Directed by: Michael Gracey
Written by: Jenny Bicks, Bill Condon
Starring: Hugh Jackman, Michelle Williams, Zac Efron
IMDb Link

I finally got around to seeing this after a barrage of recommendations from people over the weekend. Thankfully, it wasn't a waste of time.

*

The film follows P.T. Barnum (Jackman) as he essentially invents show business. He rises from nothing and clashes with taste and class and art to provide a show anyone and everyone can enjoy; the film literally justifies its own existence with a philosophical meta-narrative of entertainment over art.

As far as entertainment is concerned, the film is a resounding success. The numbers in the movie are excellent, if a little gaudy, brilliantly and elaborately choreographed with support from wonderful music and an inordinate amount of enthusiasm. They are escapism at some of its finest, with a personal favourite being the exchange between Zac Efron and Zendaya, which carries with it more chemistry and tension than they exhibited in any other part of the movie. Every moment the characters were singing rather than talking is like a spell the movie casts on you to dazzle you for a few minutes to hide the fact that it doesn't have much else to show.

This is because the movie glosses over most of its story for the sake of easy transitions, and most of what it does show is simple and shallow. Conflicts rise and fall in this movie in mere moments, and are sometimes resolved in ridiculously excessive fashion with no actual discussion; the film blasts through entire stories that others would take the care to make their central focus. Everything is so easily resolved when presented it's a wonder that they bothered to have dialogue at all, and didn't just present its non-musical portions as purely emotional tableau. It was a sincerely stark contrast, switching between a few minutes of music that had so much love and care poured in to it and a story that was so quick and superficial it hardly needed to be there. 

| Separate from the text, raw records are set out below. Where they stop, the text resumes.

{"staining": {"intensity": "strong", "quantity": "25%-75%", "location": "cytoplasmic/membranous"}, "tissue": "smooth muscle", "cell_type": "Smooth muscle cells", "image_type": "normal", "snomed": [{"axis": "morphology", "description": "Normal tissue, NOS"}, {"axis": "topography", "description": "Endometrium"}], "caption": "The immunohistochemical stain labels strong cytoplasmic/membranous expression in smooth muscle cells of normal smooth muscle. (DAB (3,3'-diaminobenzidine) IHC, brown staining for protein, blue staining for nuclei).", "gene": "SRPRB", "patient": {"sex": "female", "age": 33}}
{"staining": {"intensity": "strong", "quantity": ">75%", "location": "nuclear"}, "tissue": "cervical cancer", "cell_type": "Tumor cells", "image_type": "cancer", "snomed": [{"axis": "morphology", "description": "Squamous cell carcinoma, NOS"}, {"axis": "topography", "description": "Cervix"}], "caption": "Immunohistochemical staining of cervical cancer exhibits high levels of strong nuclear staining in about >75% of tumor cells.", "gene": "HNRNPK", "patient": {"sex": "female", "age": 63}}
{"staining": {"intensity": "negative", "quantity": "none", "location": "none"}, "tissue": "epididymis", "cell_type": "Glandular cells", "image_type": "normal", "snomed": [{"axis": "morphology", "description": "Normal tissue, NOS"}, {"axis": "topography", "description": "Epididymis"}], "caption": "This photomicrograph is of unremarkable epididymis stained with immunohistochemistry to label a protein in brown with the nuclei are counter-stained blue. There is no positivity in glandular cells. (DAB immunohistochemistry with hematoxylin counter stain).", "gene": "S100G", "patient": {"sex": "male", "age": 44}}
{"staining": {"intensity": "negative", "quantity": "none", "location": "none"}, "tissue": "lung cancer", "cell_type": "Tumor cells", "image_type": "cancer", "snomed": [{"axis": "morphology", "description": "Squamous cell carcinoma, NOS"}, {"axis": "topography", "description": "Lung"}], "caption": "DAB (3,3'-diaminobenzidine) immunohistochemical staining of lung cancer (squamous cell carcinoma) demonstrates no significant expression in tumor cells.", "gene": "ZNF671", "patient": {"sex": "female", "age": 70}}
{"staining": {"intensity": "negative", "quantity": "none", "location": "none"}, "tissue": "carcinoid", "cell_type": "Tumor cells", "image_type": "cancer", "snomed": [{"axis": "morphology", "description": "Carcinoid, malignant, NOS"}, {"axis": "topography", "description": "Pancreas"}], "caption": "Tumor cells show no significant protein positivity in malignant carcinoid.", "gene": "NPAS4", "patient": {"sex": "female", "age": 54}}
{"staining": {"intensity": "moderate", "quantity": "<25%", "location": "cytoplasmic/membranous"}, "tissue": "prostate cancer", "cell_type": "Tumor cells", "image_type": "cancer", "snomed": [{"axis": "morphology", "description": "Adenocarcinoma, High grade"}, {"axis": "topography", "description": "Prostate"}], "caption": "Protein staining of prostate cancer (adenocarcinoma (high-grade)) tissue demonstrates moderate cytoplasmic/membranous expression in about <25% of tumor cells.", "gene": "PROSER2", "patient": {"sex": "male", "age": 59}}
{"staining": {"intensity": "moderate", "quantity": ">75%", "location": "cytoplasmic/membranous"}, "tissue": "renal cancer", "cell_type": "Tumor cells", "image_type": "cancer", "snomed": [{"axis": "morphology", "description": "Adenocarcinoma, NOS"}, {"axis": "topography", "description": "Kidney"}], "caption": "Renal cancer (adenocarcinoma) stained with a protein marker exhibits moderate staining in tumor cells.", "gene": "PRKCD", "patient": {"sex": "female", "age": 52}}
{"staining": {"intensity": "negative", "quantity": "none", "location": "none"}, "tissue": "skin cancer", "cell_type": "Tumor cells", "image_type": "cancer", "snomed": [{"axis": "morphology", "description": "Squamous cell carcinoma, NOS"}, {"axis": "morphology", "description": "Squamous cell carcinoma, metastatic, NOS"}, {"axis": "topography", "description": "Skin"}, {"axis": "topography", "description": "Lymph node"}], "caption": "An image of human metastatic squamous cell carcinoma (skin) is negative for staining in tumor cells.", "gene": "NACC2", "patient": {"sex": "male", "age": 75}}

There's no denying Jackman's charm, however, or any of the other characters, particularly Keala Settle's Lettie Lutz, who exhibits an incredible amount of endearing emotion in the short amount of actual screen time she gets. The actors are offering something that feels more sincere than the rest of the movie, which is part of why the musical moments of the movie are so much more meaningful than the rest; when the movie just needs to rely on expression, the actors are the ones that sell it with gusto, even if the writing doesn't offer more than a couple of minutes to the characters.     

The Short Version: The Greatest Showman is a lot of really well made musical numbers in between a glossy story with easy but ultimately empty platitudes.